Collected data
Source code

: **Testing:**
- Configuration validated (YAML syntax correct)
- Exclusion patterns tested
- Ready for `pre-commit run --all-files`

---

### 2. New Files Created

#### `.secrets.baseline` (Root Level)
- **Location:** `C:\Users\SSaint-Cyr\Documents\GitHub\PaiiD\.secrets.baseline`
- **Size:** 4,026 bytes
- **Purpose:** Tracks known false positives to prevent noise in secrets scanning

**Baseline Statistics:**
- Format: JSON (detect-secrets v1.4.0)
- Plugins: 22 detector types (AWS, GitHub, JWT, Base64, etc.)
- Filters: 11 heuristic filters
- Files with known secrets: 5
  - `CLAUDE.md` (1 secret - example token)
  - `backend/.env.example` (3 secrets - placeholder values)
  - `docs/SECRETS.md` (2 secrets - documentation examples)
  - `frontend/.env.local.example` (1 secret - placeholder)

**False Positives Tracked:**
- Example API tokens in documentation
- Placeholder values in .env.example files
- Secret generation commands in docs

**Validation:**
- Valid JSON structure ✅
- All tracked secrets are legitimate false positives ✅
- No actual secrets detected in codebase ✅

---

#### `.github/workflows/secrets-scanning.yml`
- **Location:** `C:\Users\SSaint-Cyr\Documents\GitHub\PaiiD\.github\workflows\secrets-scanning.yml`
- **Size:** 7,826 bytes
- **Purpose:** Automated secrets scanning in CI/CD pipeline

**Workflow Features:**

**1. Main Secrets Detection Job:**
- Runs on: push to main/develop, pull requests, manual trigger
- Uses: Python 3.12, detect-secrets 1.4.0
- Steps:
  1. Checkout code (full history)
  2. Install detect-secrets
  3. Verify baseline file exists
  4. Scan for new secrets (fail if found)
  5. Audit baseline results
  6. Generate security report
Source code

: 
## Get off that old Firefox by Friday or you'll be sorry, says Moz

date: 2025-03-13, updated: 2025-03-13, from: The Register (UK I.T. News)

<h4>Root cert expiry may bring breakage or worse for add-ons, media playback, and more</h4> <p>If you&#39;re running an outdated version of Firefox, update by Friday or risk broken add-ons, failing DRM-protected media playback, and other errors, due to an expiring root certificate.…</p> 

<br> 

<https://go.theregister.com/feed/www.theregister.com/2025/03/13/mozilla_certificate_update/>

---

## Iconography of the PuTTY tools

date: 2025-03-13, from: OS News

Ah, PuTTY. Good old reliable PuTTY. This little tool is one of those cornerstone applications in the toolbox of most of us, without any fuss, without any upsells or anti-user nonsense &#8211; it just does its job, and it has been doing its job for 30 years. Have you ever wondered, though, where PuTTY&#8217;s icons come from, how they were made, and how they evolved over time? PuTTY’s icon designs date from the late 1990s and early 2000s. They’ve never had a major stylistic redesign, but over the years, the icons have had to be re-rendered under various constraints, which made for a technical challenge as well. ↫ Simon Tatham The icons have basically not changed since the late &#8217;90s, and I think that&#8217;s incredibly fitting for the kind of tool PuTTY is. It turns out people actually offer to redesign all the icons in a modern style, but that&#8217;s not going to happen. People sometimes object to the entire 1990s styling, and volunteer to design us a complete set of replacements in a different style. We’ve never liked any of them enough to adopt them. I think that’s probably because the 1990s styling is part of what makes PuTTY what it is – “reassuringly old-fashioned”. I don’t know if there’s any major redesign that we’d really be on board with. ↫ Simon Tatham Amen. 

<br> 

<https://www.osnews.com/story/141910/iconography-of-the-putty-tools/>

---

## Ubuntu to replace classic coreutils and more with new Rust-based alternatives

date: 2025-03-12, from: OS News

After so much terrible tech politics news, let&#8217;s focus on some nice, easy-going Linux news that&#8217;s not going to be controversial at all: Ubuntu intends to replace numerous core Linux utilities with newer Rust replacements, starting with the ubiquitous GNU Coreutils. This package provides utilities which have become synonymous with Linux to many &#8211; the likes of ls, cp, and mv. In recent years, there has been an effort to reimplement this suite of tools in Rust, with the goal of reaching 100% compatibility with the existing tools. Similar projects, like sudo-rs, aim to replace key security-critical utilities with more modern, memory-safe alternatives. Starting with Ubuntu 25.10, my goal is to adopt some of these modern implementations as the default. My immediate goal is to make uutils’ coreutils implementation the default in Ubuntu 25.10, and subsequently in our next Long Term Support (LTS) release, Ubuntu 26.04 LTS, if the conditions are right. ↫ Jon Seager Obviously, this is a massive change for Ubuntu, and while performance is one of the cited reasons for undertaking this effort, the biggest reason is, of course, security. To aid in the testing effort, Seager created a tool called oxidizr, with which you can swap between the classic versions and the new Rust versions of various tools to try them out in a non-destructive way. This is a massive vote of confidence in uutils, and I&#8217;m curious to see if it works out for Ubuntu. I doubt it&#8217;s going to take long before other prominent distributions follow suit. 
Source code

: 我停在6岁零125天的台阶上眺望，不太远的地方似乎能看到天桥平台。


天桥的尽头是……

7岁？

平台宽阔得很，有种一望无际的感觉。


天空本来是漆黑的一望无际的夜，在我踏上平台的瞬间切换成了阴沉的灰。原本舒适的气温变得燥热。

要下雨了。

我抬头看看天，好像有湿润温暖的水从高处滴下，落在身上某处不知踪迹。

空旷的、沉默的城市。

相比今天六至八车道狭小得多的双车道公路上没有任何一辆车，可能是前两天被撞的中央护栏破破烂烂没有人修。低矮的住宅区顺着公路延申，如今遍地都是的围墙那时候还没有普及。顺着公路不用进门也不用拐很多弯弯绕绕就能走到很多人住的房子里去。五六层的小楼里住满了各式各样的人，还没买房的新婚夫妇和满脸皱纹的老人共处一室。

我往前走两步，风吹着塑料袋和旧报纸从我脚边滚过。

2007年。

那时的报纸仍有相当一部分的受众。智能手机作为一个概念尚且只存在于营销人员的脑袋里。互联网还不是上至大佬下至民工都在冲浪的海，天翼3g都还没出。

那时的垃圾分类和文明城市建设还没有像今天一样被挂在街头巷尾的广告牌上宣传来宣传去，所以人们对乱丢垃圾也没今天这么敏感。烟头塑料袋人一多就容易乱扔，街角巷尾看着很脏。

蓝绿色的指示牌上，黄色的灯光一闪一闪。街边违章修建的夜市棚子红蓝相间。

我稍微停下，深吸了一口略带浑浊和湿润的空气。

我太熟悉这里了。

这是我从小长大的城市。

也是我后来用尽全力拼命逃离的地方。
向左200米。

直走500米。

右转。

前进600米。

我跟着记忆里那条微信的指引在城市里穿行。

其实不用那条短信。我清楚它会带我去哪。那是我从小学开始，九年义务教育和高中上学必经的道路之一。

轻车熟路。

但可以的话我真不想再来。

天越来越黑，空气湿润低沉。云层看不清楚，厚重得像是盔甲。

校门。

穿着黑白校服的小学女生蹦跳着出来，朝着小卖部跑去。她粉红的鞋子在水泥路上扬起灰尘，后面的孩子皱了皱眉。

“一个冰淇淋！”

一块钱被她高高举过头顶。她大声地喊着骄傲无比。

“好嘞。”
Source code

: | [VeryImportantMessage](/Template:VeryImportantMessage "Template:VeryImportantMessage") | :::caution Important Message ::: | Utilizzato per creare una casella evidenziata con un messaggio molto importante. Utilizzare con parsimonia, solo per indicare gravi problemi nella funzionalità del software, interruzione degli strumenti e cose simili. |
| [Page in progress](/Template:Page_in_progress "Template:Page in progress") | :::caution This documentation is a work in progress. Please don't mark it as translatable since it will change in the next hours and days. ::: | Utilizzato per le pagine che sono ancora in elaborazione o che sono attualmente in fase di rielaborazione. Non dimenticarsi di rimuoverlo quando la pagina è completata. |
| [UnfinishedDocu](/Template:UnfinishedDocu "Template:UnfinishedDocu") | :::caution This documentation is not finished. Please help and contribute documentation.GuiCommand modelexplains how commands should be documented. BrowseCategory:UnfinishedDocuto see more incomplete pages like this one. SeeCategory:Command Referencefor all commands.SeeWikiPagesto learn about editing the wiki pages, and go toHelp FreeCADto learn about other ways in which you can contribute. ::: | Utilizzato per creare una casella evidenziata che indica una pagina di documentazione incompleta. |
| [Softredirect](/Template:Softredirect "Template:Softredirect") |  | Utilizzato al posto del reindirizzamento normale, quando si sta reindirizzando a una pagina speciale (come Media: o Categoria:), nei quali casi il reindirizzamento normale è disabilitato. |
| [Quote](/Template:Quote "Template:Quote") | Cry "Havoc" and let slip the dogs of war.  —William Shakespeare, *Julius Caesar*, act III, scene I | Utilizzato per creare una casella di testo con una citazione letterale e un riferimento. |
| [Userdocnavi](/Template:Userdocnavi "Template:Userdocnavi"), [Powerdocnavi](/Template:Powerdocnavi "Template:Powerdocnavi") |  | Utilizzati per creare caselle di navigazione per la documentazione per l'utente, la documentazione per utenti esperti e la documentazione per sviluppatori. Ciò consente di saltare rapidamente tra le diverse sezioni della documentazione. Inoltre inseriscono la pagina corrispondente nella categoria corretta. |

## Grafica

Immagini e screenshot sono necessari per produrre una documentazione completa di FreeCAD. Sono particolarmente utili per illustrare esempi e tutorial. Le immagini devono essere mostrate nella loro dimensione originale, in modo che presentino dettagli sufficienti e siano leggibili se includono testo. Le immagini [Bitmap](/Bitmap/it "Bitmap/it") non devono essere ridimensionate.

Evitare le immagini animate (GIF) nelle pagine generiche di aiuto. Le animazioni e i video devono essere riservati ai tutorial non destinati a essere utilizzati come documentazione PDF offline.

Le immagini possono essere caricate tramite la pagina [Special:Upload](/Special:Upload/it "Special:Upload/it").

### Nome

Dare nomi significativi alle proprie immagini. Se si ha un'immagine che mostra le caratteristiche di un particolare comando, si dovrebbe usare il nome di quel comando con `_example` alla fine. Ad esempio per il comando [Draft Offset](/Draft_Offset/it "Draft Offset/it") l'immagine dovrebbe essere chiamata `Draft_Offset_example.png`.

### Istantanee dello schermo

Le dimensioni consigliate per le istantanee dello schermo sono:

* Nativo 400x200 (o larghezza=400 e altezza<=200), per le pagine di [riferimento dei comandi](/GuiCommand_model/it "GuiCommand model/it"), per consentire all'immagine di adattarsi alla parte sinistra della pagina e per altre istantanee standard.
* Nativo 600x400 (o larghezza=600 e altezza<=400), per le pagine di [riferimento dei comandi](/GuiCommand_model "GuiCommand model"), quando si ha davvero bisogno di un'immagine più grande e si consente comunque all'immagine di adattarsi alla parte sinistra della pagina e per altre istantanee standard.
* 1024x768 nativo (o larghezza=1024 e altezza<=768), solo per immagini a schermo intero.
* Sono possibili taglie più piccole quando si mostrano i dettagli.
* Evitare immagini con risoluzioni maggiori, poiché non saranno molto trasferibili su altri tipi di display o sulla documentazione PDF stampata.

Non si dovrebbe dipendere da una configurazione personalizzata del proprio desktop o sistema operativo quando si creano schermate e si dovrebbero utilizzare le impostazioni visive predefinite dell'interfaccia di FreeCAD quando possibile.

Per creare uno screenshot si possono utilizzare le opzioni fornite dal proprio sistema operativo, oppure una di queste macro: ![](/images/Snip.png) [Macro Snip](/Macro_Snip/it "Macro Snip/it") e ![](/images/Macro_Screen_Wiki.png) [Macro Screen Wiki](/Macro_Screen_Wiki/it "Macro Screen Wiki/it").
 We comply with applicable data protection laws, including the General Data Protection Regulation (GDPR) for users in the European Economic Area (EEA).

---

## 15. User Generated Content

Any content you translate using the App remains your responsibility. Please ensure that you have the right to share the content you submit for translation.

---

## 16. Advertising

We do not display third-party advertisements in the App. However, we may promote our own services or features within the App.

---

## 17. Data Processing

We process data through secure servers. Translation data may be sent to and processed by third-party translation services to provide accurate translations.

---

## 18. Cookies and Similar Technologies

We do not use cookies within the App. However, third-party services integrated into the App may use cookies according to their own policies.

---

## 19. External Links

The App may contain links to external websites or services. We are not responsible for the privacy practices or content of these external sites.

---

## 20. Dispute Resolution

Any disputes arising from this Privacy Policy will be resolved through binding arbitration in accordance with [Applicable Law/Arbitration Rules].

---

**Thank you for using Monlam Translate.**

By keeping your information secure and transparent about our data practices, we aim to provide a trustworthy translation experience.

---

# Problem to work on:
Retype only the stretch of lines above starting at the one with "- All tracked" and stopping at the one with "date: 2025-03-13, updated: 2025-03-13, from: The", exactly as written, with both kept.

# Solution for this problem:
- All tracked secrets are legitimate false positives ✅
- No actual secrets detected in codebase ✅

---

#### `.github/workflows/secrets-scanning.yml`
- **Location:** `C:\Users\SSaint-Cyr\Documents\GitHub\PaiiD\.github\workflows\secrets-scanning.yml`
- **Size:** 7,826 bytes
- **Purpose:** Automated secrets scanning in CI/CD pipeline

**Workflow Features:**

**1. Main Secrets Detection Job:**
- Runs on: push to main/develop, pull requests, manual trigger
- Uses: Python 3.12, detect-secrets 1.4.0
- Steps:
  1. Checkout code (full history)
  2. Install detect-secrets
  3. Verify baseline file exists
  4. Scan for new secrets (fail if found)
  5. Audit baseline results
  6. Generate security report
Source code

: 
## Get off that old Firefox by Friday or you'll be sorry, says Moz

date: 2025-03-13, updated: 2025-03-13, from: The Register (UK I.T. News)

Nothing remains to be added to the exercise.